Methodologies and Implementation

The model leverages a novel framework for simultaneous text and audio token generation, with specific strategies such as:

Parallel Decoding Strategy:
- Diverging from traditional sequential processing, the model employs parallel generation of audio tokens, which are conditioned on corresponding text tokens. This effectively mitigates the latency issues observed in previous models requiring sequential text-to-audio transformations.
Text-Delay Parallel Decoding:
- Further enhances efficiency by delaying the generation of audio tokens relative to text tokens, ensuring real-time performance in dialogue scenarios.
Batch Parallel Decoding:
- Introduces a batch approach where text-only responses are fused into the audio generation process to retain high reasoning capabilities in audio responses.

Theoretical and Practical Implications

The implications of Mini-Omni's design are significant for both theory and practice. Theoretically, the text-instructed parallel generation paradigm challenges conventional sequential processing models, suggesting that parallel decoding might be a viable alternative for multimodal generative models.

Practically, the introduction of the Mini-Omni model and the "Any Model Can Talk" framework opens up new possibilities for real-time conversational AI systems. These methods drastically reduce the complexity and resource demand traditionally associated with training models for multimodal outputs.
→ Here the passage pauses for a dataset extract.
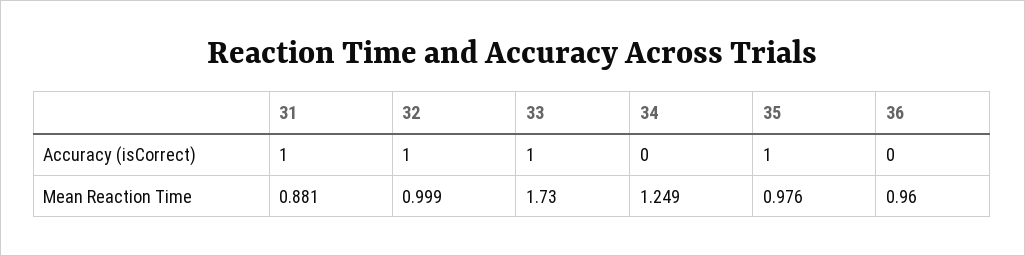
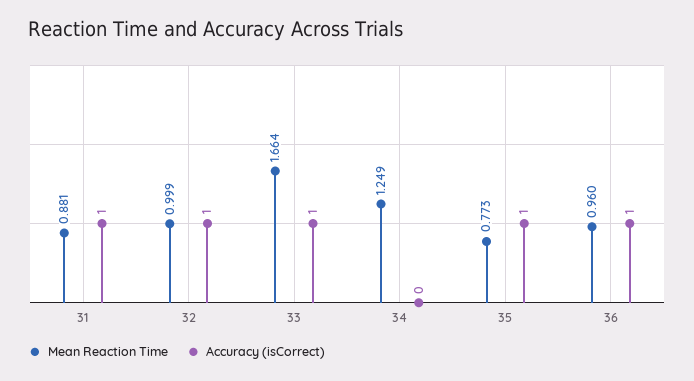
Accuracy (isCorrect), 36: 0 -> 1
Mean Reaction Time, 33: 1.73 -> 1.664
Mean Reaction Time, 35: 0.976 -> 0.773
Speculations on Future Developments

Looking forward, several future directions are apparent:

Enhanced Modality Alignment:
- Future research could explore more sophisticated alignment techniques that further reduce the computational overhead and improve the fidelity of cross-modal interactions.
Advanced Datasets for Multimodal Training:
- Creating more comprehensive datasets that blend various modalities seamlessly could amplify the capabilities of models like Mini-Omni, enabling richer and more nuanced interactions.
Integration with More Robust LLMs:
- Leveraging larger and more advanced pre-trained LLMs could push the boundaries of what is achievable with the proposed methods, translating to even better performance in real-world applications.

In conclusion, the "Mini-Omni" paper marks a significant step towards achieving seamless, real-time multimodal interactions. By addressing latency issues and proposing a flexible, efficient training framework, this paper sets the stage for future innovations in conversational AI and multimodal LLMing.